I think the coping for gay men to preserve their mental health is to achieve a balance between 1) being informed (so you know how crazy these bitches are); 2) distancing from the craziness in order to stay sane, limiting the exposure to their madness; and 3) becoming active, in your own special way, to fight this madness, whether it’s volunteering, donating, or just plain VOTING.  If we ignore the crazy candidates at the ballot box, maybe they will go away.  Maybe that will send a message that unless you are at least 1) sane, 2) smart, and 3) actually qualified to lead with REAL ideas based on facts, not on knee-jerk fears and sound-bites, then you don’t deserve to run for office. 

Election stress is a real phenomenon that hurts people, but particularly people who hear the verbal bullying of people like Whitman, Fiorina, Hartzler, O’Donnell, and Angle, who have all made very direct anti-gay remarks, as well as remarks that offend the sensibilities about immigrants, ethnic minorities, etc.  It’s easy to say, “Gurl, that ain’t my thang” and just tune it all out by dancing at da club, but that’s exactly how these morons become elected as the people who make the Laws of the Land that oppress all kinds of people, including us gayboyz. 

Whenever there is economic stress, the minorities take the brunt of it, because of fear and a spiritual ”belief in lack”.  There is a story that marijuana became illegal in the 30′s because workers in Arizona feared that Mexicans, who smoked weed, were ”taking their jobs”.  Fear will motivate people to do the weirdest things, like nominate crazy people for office.  It’s dangerous.  But these things do tend to subside in better economic times, which I believe is the answer to a lot that ails America.  I just wish that economic recovery would hurry its ass up.   

There is hope; despite the recent spate of gay teen suicides, everyone from Dan Savage to the President has made an “It Gets Better” video.  There is a “balance” to these things.  In general, good, sane people outnumber evil, crazy ones.  We must hang on to that.  That is the sanity by which we will eventually achieve full gay equality, someday. 

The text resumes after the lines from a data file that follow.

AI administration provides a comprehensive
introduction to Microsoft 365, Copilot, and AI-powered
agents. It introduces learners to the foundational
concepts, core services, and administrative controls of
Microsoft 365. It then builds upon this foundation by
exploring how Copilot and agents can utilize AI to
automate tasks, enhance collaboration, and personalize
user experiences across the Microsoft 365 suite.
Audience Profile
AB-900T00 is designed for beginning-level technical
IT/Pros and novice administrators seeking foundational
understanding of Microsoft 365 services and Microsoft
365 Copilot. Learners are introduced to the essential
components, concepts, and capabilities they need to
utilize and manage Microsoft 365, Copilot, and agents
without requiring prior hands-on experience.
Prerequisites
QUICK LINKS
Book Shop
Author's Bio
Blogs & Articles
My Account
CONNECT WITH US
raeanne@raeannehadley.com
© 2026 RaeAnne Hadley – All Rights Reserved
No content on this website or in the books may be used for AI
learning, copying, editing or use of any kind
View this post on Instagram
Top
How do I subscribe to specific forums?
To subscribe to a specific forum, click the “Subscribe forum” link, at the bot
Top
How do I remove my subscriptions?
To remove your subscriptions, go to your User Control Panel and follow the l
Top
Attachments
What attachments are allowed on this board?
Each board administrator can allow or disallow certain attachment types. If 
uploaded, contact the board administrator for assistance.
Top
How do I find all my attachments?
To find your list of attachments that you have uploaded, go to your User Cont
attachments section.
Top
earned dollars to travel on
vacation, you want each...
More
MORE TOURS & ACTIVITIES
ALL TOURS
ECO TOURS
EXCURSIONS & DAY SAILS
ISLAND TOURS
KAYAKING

But I, for one, am not putting much stock in a “media craze” that is the “It Gets Better” campaign, because the easy response to those by gay bullied teens is, “Yeah, that’s great, you rich empowered adult gay dudes, but what do I do NOW, when so-and-so  is punching me every afternoon on my way home from school?”  The answer to gay bullying is not a video campaign on YouTube; it’s direct action that puts schools on notice that they either identify and punish the bullies, or they pay the price for their inaction and get sued by grieving parents for multiple millions of dollars.  Nothing would stop bullying faster than A) bullied kids or their allies fighting back (“Bullied Bullies Don’t Bully”); or B) parents and others bringing legal action against lazy school administrators.  You’ll never see anything jump faster than a school principal with a court summons on his desk, or even the threat of one. 

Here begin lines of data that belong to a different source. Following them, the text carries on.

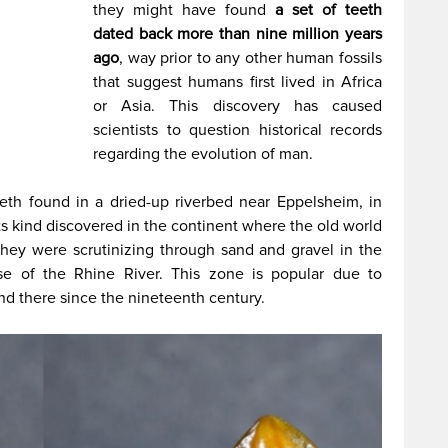
they might have found
a set of teeth
dated back more than nine million years
ago
, way prior to any other human fossils
that suggest humans first lived in Africa
or Asia. This discovery has caused
scientists to question historical records
regarding the evolution of man.
eeth found in a dried-up riverbed near Eppelsheim, in
its kind discovered in the continent where the old world
they were scrutinizing through sand and gravel in the
se of the Rhine River. This zone is popular due to
und there since the nineteenth century.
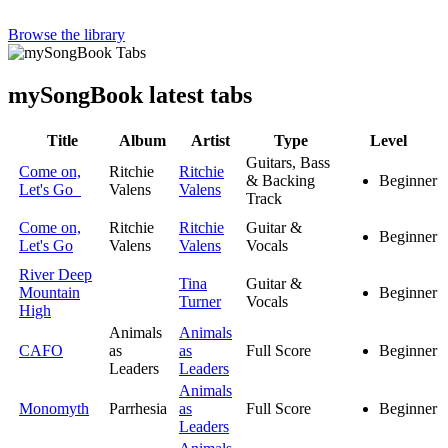
Browse the library
my
Song
Book latest tabs
Title
Album
Artist
Type
Level
Guitars, Bass
Come on,
Ritchie
Ritchie
& Backing
Beginner
Let's Go
Valens
Valens
Track
Come on,
Ritchie
Ritchie
Guitar &
Beginner
Let's Go
Valens
Valens
Vocals
River Deep
Tina
Guitar &
Mountain
Beginner
Turner
Vocals
High
Animals
Animals
CAFO
as
as
Full Score
Beginner
Leaders
Leaders
Animals
Monomyth
Parrhesia
as
Full Score
Beginner
Leaders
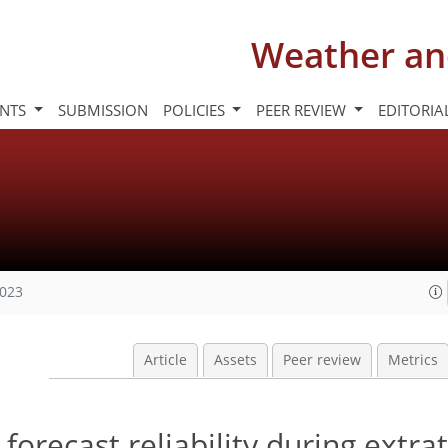
Weather an
INTS
SUBMISSION
POLICIES
PEER REVIEW
EDITORIA
2023
Article
Assets
Peer review
Metrics
orecast reliability during extrat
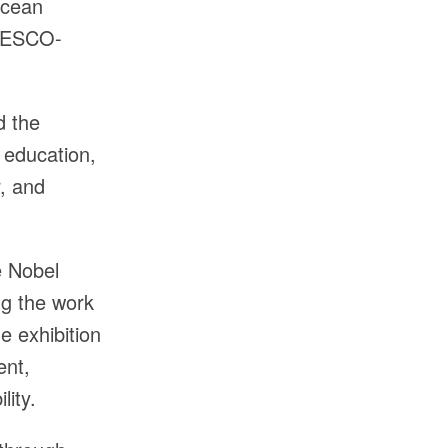
Ocean
UNESCO-
d the
 education,
r, and
e Nobel
ng the work
e exhibition
ent,
lity.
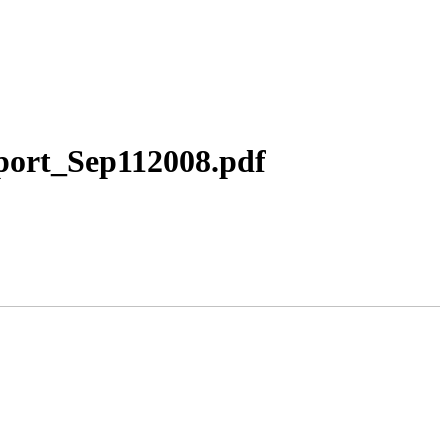
port_Sep112008.pdf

The anti-gay bullying on the literal level with gay teens is just a juvenile version of the adult bullying from these crazy anti-gay candidates, or even from our “ally” President, who has just directed his own Department of Justice to defend both DOMA and DADT in court.  Barack Obama is nothing if not a disparity between his words and his actions.  And his actions amount to a certain Federal judicial bullying of its own. 

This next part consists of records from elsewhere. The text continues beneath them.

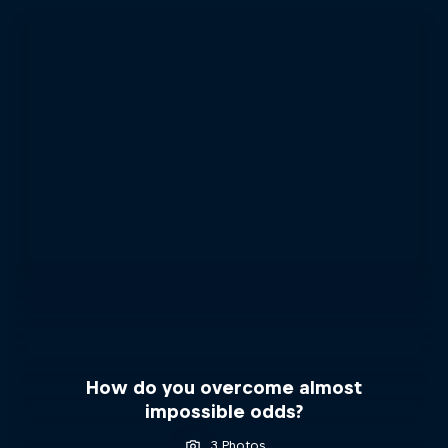
How do you overcome almost
impossible odds?
3 Photos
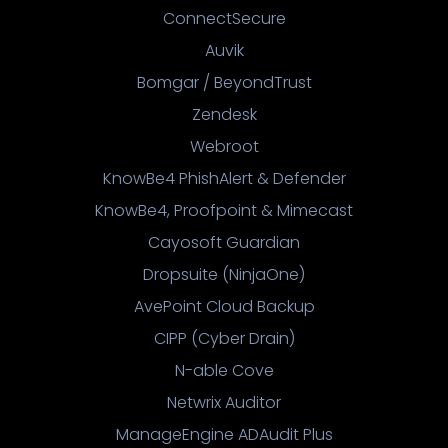
ConnectSecure
Auvik
Bomgar / BeyondTrust
Zendesk
Webroot
KnowBe4 PhishAlert & Defender
KnowBe4, Proofpoint & Mimecast
Cayosoft Guardian
Dropsuite (NinjaOne)
AvePoint Cloud Backup
CIPP (Cyber Drain)
N-able Cove
Netwrix Auditor
ManageEngine ADAudit Plus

What’s the answer, to preserve gay men’s mental health in the face of all this political stress?  Vote.  Fight back at the ballot box.  Take the morning of Tuesday, November 2nd off, or the afternoon.  But take one of them off, and go vote.  No matter where you are, you can make things better for LGBT people with the stroke of your ballot stylus or whatever system you have in your town.  Whether it’s the playground or the statehouse, “bullied bullies don’t bully.”